O distrato do imóvel já construído
No caso de imóvel já construído, não é aplicável a Lei nº 13.786/2018, visto que a norma regula somente os imóveis adquiridos na planta. Para estas situações, é aplicável o Código Civil e o Código de Defesa do Consumidor. Este último código só é aplicável nos casos em que a compra tenha sido realizada através de uma empresa e fora do seu estabelecimento.
No caso do contrato de compra e venda, o Código Civil estabelece que o distrato poderá ser feito caso haja inadimplemento da outra parte, isto é, caso o vendedor deixe de cumprir com o disposto em contrato.

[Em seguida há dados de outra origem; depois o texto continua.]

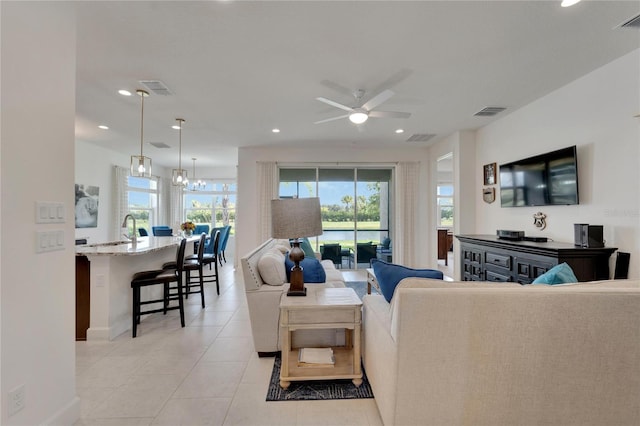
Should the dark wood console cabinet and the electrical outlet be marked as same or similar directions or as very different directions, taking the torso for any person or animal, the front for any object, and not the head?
very different directions

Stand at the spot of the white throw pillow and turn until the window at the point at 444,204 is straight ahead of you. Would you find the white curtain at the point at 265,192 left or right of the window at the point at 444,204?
left

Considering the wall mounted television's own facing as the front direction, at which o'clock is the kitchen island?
The kitchen island is roughly at 12 o'clock from the wall mounted television.

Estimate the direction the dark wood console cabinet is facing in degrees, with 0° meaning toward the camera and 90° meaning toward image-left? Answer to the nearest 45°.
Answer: approximately 45°

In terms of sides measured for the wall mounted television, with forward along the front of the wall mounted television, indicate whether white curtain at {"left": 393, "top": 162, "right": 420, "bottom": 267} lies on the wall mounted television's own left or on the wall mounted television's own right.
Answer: on the wall mounted television's own right

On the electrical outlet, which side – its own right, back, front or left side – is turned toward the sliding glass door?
left

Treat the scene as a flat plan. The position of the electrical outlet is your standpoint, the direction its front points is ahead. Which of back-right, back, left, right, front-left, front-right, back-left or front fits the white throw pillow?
front-left

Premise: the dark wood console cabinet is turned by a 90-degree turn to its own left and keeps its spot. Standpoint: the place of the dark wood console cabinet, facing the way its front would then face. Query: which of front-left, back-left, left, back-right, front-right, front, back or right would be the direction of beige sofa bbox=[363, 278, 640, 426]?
front-right

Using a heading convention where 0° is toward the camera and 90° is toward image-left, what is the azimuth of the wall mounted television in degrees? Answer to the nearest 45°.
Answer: approximately 45°

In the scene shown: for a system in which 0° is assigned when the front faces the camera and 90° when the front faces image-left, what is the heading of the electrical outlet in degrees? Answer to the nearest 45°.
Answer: approximately 315°

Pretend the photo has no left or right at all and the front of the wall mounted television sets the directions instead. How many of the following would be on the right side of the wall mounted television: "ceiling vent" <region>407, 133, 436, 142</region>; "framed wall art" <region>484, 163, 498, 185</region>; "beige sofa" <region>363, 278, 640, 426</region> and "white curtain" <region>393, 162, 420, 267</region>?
3

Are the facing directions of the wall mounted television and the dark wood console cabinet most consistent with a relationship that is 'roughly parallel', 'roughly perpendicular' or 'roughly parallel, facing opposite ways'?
roughly parallel

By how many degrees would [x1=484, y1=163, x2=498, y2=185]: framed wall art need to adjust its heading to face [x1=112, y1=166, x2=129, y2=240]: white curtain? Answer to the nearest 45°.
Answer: approximately 45° to its right

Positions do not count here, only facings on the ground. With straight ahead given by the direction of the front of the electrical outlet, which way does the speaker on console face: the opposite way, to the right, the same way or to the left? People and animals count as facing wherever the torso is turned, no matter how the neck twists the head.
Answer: the opposite way

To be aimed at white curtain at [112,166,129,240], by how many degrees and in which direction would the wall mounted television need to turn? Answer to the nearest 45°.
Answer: approximately 45° to its right

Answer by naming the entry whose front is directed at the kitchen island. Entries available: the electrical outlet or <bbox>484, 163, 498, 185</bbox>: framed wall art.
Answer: the framed wall art

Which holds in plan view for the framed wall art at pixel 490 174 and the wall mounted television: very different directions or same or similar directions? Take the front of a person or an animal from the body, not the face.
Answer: same or similar directions

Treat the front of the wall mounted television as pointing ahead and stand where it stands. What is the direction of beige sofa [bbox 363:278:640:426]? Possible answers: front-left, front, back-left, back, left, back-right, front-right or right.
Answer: front-left
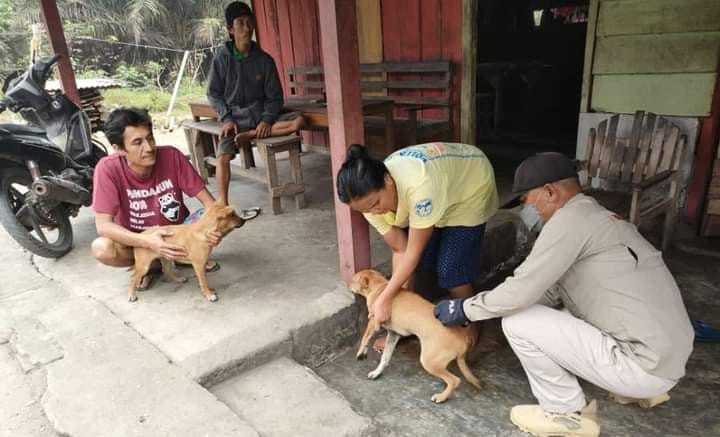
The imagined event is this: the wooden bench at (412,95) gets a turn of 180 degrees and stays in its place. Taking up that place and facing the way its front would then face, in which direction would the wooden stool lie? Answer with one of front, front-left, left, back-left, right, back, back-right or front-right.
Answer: back-left

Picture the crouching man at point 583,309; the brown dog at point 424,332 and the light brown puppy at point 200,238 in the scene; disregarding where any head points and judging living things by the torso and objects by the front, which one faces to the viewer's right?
the light brown puppy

Porém, além desta disposição, o que será aplicável à relação jurídica é o que estiver escrito em contrato. Na hipótese de o contrato não prever situações que permitem o distrato, não será possível o desfazimento da venda sem a concordância do vendedor.
O que diz a jurisprudência?
Um dos pontos importantes do distrato é que a sua anulação somente ocorrerá a partir da análise do caso concreto, feita na Justiça.
Vejamos uma recente decisão do Tribunal de Justiça do Rio de Janeiro sobre o assunto, em que um comprador assinou o distrato, recebeu os valores e, dois anos após a celebração do ato, requereu a anulação:
APELAÇÃO CÍVEL. DIREITO DO CONSUMIDOR. AÇÃO DE RESCISÃO DE DISTRATO. CONTRATO DE PROMESSA DE COMPRA E VENDA DE IMÓVEL. RESILIÇÃO UNILATERAL (DESISTÊNCIA) POR PARTE DO PROMITENTE COMPRADOR. AUSÊNCIA DE MORA DA PARTE RÉ. Autor que desistiu da compra de imóvel e firmou distrato com a ré. Autor que pretende anulação do distrato. Sentença anulando o distrato e condenando a parte ré na restituição de 80% da quantia paga pelo autor, corrigidos monetariamente do desembolso e com juros contados da citação. Apelação da parte ré. Sentença que se reforma. O Superior Tribunal de Justiça entende pela possibilidade de resilição do compromisso de compra e venda por parte do comprador quando não for suportável o adimplemento contratual, com imediata restituição de valores pagos. Autor que, no entanto, já obteve administrativamente dos promitentes vendedores o distrato, mas busca agora a anulação do mesmo. Instrumento particular de distrato convertendo os valores pagos em carta de crédito a ser utilizada obrigatoriamente na aquisição de imóvel de grupo econômico do qual a ré faz parte. Autor maior de idade, plenamente capaz e, supostamente, com bom nível de instrução. Cláusula contratual clara e expressa, que não deixa margem a dúvidas de como se dará a restituição dos valores pagos. Autor que, inexplicavelmente, somente dois anos após assinatura do distrato buscou o Judiciário para obter sua anulação sem demonstrar qualquer vício de consentimento ou onerosidade excessiva a justificar sua pretensão. Necessidade de observar os princípios gerais que regem os contratos, tais como o da boa fé e do pacta sunt servanda. Recurso conhecido e provido para julgar improcedentes os pedidos formulados pela parte autora, com inversão dos ônus sucumbenciais. (0069054-18.2018.8.19.0002 – APELAÇÃO. Des(a). RICARDO ALBERTO PEREIRA – Julgamento: 08/07/2021 – VIGÉSIMA CÂMARA CÍVEL)
Conclusão
A compra de um imóvel é uma situação que demanda que as partes tenham muita cautela e atenção às leis.
É por isso que, se você está adquirindo um imóvel já construído, principalmente vendido por um particular, é extremamente importante que a venda seja celebrada a partir de um contrato de venda e que o documento seja redigido e revisado por um advogado especialista no assunto.